The Tucuxi are very adaptable dolphins, some living 2,500 kilometers up the murky fresh water of the Amazon River, some in clear coastal sea waters from Panama to Southern Brazil, and others in the polluted estuaries and rivers along eastern Central and South America. The larger marine subspecies lives near the coasts from Nicaragua to southern Brazil, wherever the water is warm enough. They are called Tucuxi (pronounced "toó-koo-shee") in Brazil, and that has become their common name. Only about 30 inches (0.8 meters) long at birth, the adult marine Tucuxi only grows to about six and one-half feet (2.1 meters) long, with females larger than males. (Photo courtesy Fundación Omacha, Colombia.)

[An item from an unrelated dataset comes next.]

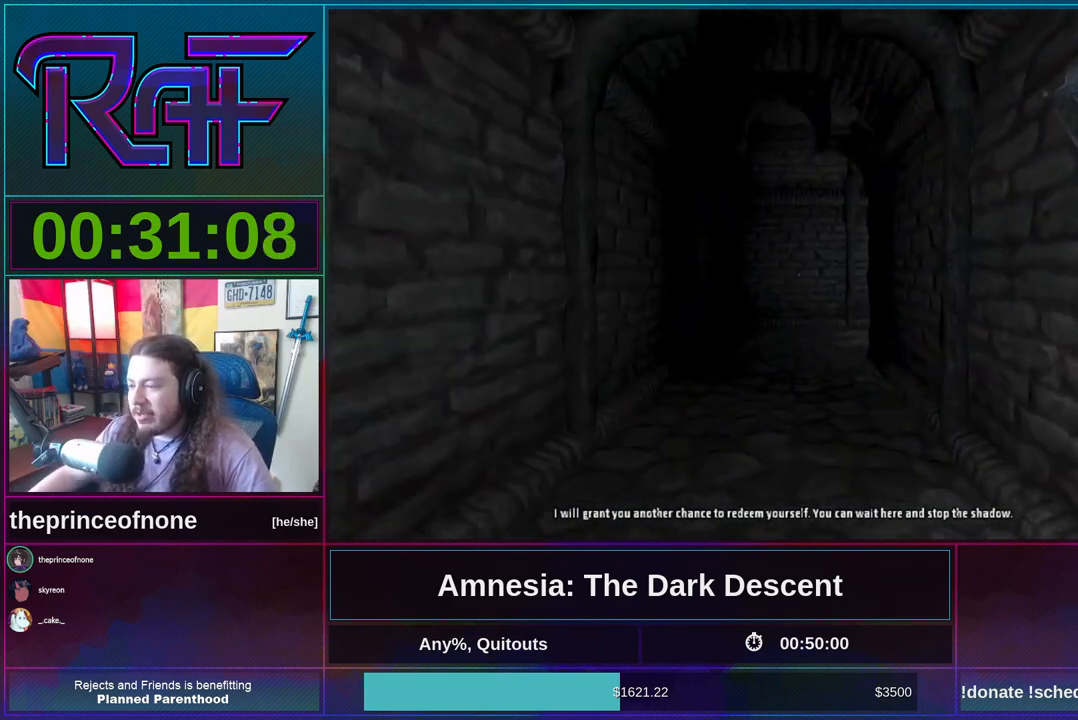
{"keys": ["shift", "w"], "mouse": [], "events": [[133, "mouse_wheel_down", "up"]]}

The smaller freshwater subspecies of Tucuxi, which grows only to about 5 feet (1.5 meters), lives in the extensive Amazon River Basin, including much of the Orinoco River. Like this leaping dolphin, they often have a pinkish color extending over the pectoral fin. Known by many local names, such as bufeos in Peru, or toninas in Venezuela, they range inland into Colombia, Ecuador and right up to the eastern Andes Mountains in Peru. As the rivers flood seasonally the dolphins often hunt in submerged tropical forests. It's thought that their babies are usually born after a ten-month gestation, during the low water season, probably because fish are more concentrated in shallow pools and easier to hunt. (Photo courtesy Fundación Omacha, Colombia.)
These Tucuxi are hunting small schooling fish in the busy harbor of Rio de Janeiro, Brazil. The noise and pollution of the harbor are constant, and just down the coast an oil refinery shares their habitat. Ever watchful for nets and boats, they tend to be very wary here, but in wilder places they may be approached and studied more closely. Where this dolphin shares its coastal habitat with increasing human populations much research is focused on human impacts and management solutions. Much of the CSI-supported research by local scientists has also included photo-ID catalogues of individuals, to understand how many there are, what their social structure is like, and how they use their habitat.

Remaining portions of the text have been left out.